Official implementation of "Translating synthetic natural language to database queries with a polyglot deep learning framework", published in Nature Scientific Reports (link)
Polyglotter supports the mapping of natural language searches to database queries. Importantly, it does not require the creation of manually annotated data for training and therefore can be applied easily to multiple domains. The framework is polyglot in the sense that it supports multiple different database engines that are accessed with a variety of query languages, including SQL and Cypher. Furthermore Polyglotter supports multi-class queries. Good performance is achieved on both toy and real databases, as well as a human-annotated WikiSQL query set. Thus Polyglotter may help database maintainers make their resources more accessible.

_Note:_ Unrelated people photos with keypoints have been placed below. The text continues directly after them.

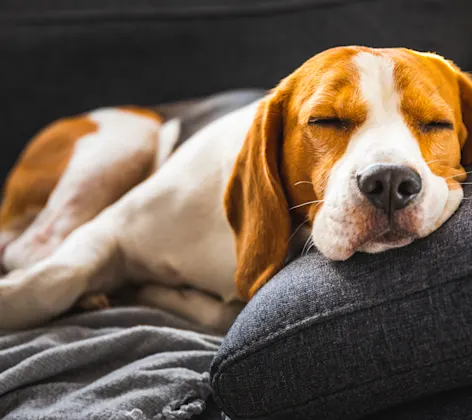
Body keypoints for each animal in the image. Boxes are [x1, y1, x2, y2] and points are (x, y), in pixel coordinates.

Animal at [0, 46, 472, 332]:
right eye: (325, 120)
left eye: (437, 124)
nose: (390, 181)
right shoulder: (106, 229)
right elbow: (53, 279)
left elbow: (223, 313)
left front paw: (154, 292)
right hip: (124, 139)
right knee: (30, 248)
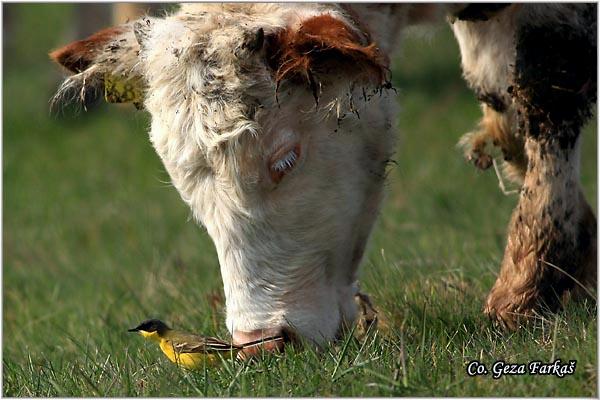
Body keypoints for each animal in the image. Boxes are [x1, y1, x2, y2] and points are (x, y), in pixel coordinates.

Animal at [50, 2, 596, 354]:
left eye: (286, 159)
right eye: (186, 187)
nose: (259, 345)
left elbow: (543, 89)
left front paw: (527, 288)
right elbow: (502, 105)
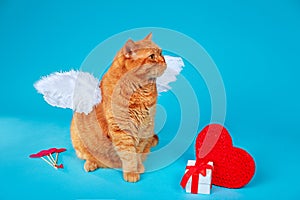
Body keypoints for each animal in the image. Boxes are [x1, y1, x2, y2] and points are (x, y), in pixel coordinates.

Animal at [71, 33, 168, 182]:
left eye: (161, 53)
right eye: (152, 56)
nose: (164, 61)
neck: (140, 91)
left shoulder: (145, 126)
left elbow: (137, 151)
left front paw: (137, 167)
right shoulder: (121, 129)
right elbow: (129, 153)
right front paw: (131, 172)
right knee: (87, 155)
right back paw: (91, 163)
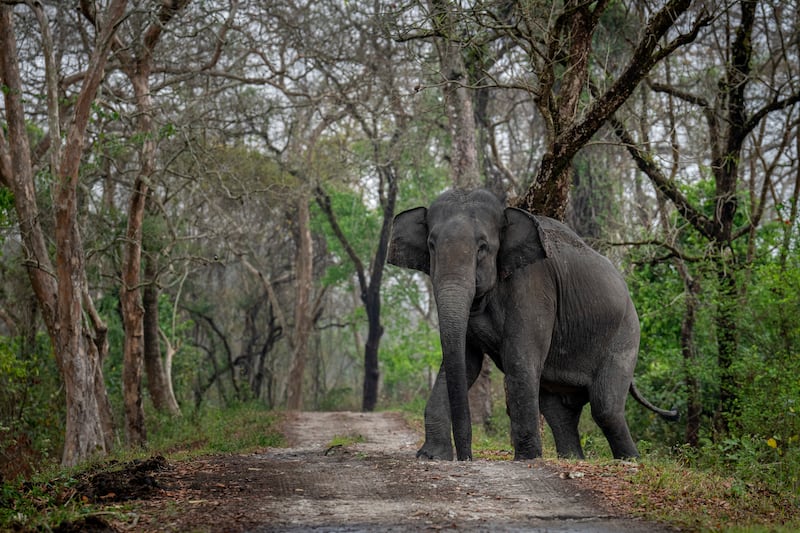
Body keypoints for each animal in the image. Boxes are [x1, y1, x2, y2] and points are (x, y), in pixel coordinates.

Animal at [388, 189, 676, 460]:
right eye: (431, 245)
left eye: (483, 247)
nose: (467, 457)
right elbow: (466, 362)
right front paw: (431, 456)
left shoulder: (533, 285)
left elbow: (518, 359)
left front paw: (527, 459)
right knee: (558, 410)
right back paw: (573, 458)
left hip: (625, 334)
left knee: (606, 407)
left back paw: (630, 461)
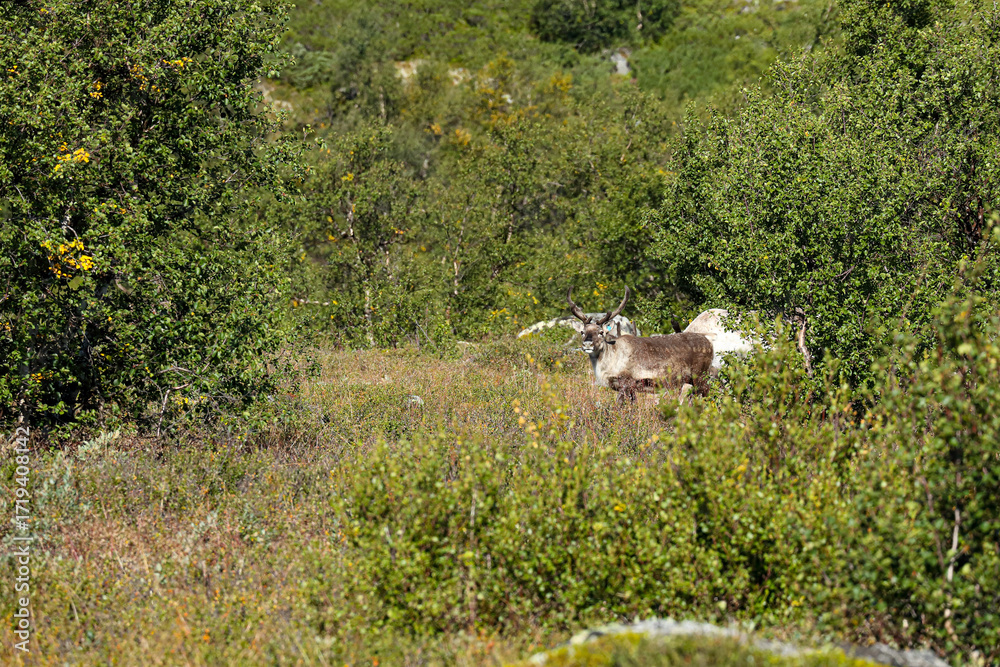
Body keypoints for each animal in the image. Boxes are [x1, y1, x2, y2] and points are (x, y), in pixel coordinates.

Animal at [567, 286, 714, 400]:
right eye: (582, 332)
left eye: (601, 332)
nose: (587, 344)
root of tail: (709, 343)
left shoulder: (627, 382)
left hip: (701, 376)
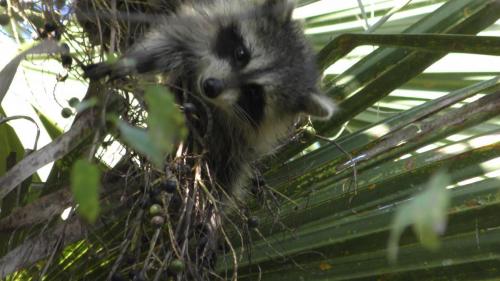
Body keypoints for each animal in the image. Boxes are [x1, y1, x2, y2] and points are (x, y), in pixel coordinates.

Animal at [85, 0, 336, 197]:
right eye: (241, 54)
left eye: (254, 93)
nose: (211, 87)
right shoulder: (202, 25)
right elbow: (168, 41)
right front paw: (130, 62)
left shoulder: (241, 141)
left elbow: (226, 172)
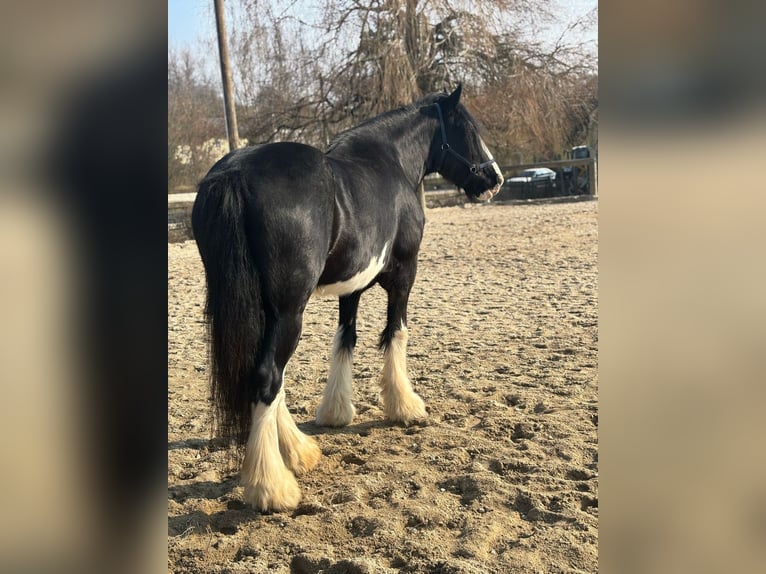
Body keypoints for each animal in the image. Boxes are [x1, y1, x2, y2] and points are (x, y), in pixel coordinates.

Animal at [191, 85, 504, 512]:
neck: (391, 161)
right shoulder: (405, 274)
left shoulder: (352, 285)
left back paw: (299, 452)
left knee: (270, 376)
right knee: (269, 376)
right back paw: (272, 487)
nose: (495, 179)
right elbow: (395, 332)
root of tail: (234, 174)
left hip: (263, 309)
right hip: (289, 310)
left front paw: (336, 412)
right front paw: (406, 407)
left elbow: (346, 339)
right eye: (469, 130)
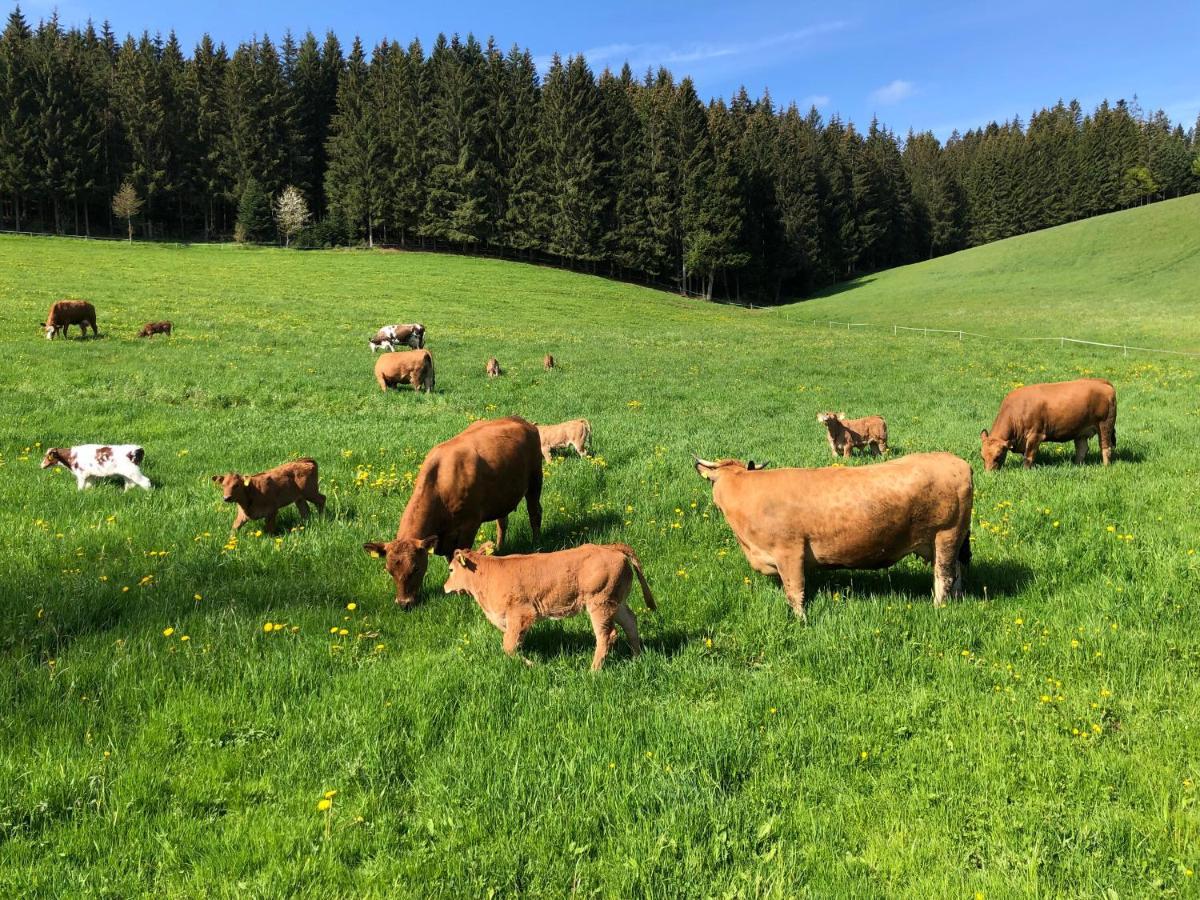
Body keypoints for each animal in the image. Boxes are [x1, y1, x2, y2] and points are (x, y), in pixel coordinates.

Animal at [357, 420, 542, 609]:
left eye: (416, 568)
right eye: (389, 570)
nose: (404, 603)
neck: (440, 485)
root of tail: (523, 421)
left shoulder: (469, 525)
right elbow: (450, 557)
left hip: (535, 479)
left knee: (535, 513)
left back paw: (536, 544)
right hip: (503, 497)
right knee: (502, 522)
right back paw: (499, 547)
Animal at [448, 542, 662, 672]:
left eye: (450, 569)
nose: (444, 587)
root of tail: (611, 547)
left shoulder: (521, 614)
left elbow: (508, 646)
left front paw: (532, 664)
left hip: (600, 603)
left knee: (607, 635)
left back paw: (593, 671)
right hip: (616, 603)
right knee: (630, 622)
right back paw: (636, 658)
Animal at [696, 451, 974, 619]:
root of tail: (957, 462)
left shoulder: (789, 552)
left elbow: (795, 590)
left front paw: (801, 621)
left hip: (946, 535)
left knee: (944, 576)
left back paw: (939, 607)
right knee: (957, 573)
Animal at [984, 379, 1113, 472]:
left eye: (998, 456)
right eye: (982, 457)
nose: (989, 474)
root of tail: (1101, 381)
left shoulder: (1035, 435)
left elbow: (1028, 456)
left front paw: (1025, 471)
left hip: (1105, 425)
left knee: (1105, 448)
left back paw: (1105, 467)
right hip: (1081, 431)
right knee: (1082, 449)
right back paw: (1077, 465)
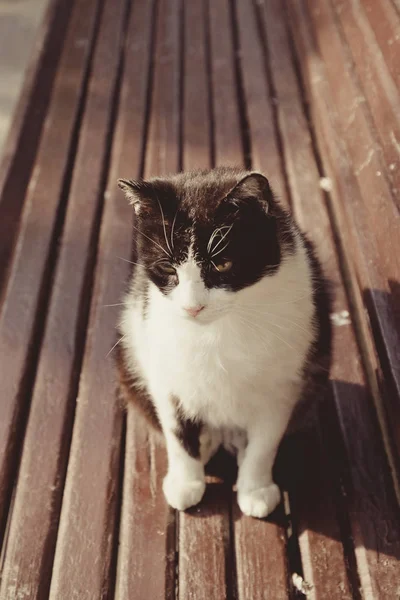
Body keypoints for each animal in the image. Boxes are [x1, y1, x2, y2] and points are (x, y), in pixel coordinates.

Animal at [115, 168, 332, 520]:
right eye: (167, 267)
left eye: (222, 264)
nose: (192, 307)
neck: (219, 328)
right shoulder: (164, 367)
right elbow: (177, 431)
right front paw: (186, 483)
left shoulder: (285, 383)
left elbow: (265, 442)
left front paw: (255, 489)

In this section, we describe the necessary steps to run Polyglotter on a MySQL database.
In order to generate a dataset to train the translation model, the schema of the target database needs to be generated first. We provide an example script here. The only required change is to specify your database credentials at the end of the script, where the MySQLGetDBSchema object is created, such as:
MySQLSchema = MySQLGetDBSchema('MySQL Example', {"host":"localhost", "user": "root", "passwd": "test", "database": "testdb", "port": 3306})
Then, call the method getDBSchema() method from the object, which will handle all the logic for you in order to generate the DB schema and save it to a pickle file:
MySQLSchema.getDBSchema()
At this point, you should have a MySQLdbSchema.obj
generated for you, which should be moved to the Data\Schemas
directory.
Next, a dataset containing pairs of question-SQL query pairs have to be generated for your target database. Following the use case above, we provide an example script to generate the dataset, preprocess it and compute the FastText embeddings. The script is located here. The output of the script should be moved to the Data\TrainingData\MySQL
directory.
Finally, you are now able to traing a model for the text-to-SQL translation using OpenNMT. We provide an example script in https://github.com/AdrianBZG/Polyglotter/blob/master/NLP/TrainModels.py, which you can adapt to your needs.
Once the training concludes, you will find the model object in the Models
directory. This object can now be used for serving the model.
Once you have a trained model, you can use the Jupyter Notebook available in here to quickly run some questions and obtain the corresponding SQL queries over your target database.
Also, we are providing a Dockerfile to spin up a web service, so that you can serve your model over an API and obtain its predictions.